Where are the best jobs of 2017? Look to technology.
Jobs for US workers with tech skills took 14 out of 50 spots in a 'best jobs' survey.
Vincent Yu/AP/File
Glassdoor released its annual ranking Monday of this year's 50 "best jobs" in the United States. Once again, perhaps unsurprisingly, tech-related positions rose to the top.
Four of the top five jobs, in fact, were for tech workers, with "data scientist" defending its spot at the top of the list. The ranking – which is based on median base salary, job satisfaction rating, and the number of positions available on Glassdoor – reflects a broader trend in a changing US labor market. As an increasing number of industries, even outside the traditional tech sector, seek to grapple with rapid technological innovation, demand for tech professionals has skyrocketed.
"This report reinforces that the best jobs are highly-skilled and are staying ahead of the growing trend toward workplace automation," Glassdoor's chief economist, Andrew Chamberlain, told Business Insider. Keeping one step ahead of the machines, as workplaces grow increasingly automated, requires a few notably human qualifications: a sense of creativity, discernment, and adaptability.

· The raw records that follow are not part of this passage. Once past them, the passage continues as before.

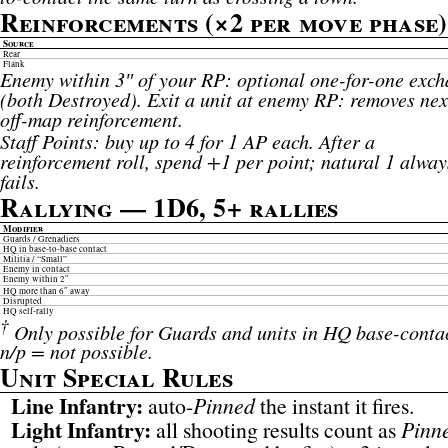
Reinforcements (×2 per move phase)
Source
Rear
Flank
Enemy within 3″ of your RP: optional one-for-one exc
(both Destroyed). Exit a unit at enemy RP: removes nex
off-map reinforcement.
Staff Points: buy up to 4 for 1 AP each. After a
reinforcement roll, spend +1 per point; natural 1 alway
fails.
Rallying — 1D6, 5+ rallies
Modifier
Guards / Grenadiers
HQ in base-to-base contact
Militia / “Small”
Enemy in contact
Enemy within 2″
HQ more than 6″ away
Disrupted
HQ self-rally
†
Only possible for Guards and units in HQ base-conta
n/p = not possible.
Unit Special Rules
Line Infantry:
auto-
Pinned
the instant it fires.
Light Infantry:
all shooting results count as
Pinn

"Those are aspects of work that are extremely difficult to automate, and having them allows workers to team up with technology to become more productive, rather than simply being replaced by it," Dr. Chamberlain added.
Data scientists earn a median base salary of $110,000 per year and report a job satisfaction rating of 4.4 out of 5, according to Glassdoor's report. The job rose to No. 1 last year, up from No. 9 in 2015.
DevOps Engineer – a job that entails both software development ("Dev") and informational technology operations ("Ops") – came in second, followed by data engineer in third.
Fourteen of the 50 jobs that made the list require some sort of STEM-related skills (in science, technology, engineering, and/or math), as USA Today reported.
Glassdoor's ranking comes as newly inaugurated President Trump launches his administration with an emphasis on job creation, with a special emphasis on manufacturing – having inherited a US economy showing signs of progress along a long road to recovery.
The unemployment rate rose from 4.6 percent in November to 4.7 percent in December. But it remained well below its 10-percent peak during the recession, and the labor force grew by 184,000 last month (a factor that can increase the unemployment rate), as The Christian Science Monitor's Lonnie Shekhtman reported earlier in January.
"At this pace of growth, we can expect to continue to see improvements in the labor market over the next couple of years as we approach full employment," Elise Gould, senior economist at the Economic Policy Institute, a think tank, wrote in a newsletter.
Looking forward, the Glassdoor report suggests that these tech-related fields, not manufacturing, will grow even more prominent for the American labor force.
"Politicians love to talk about manufacturing jobs because appeal to nostalgia, but most economists say those jobs will never return," Dr. Chamberlain told USA Today. "The future is in skilled services, not in making physical things.”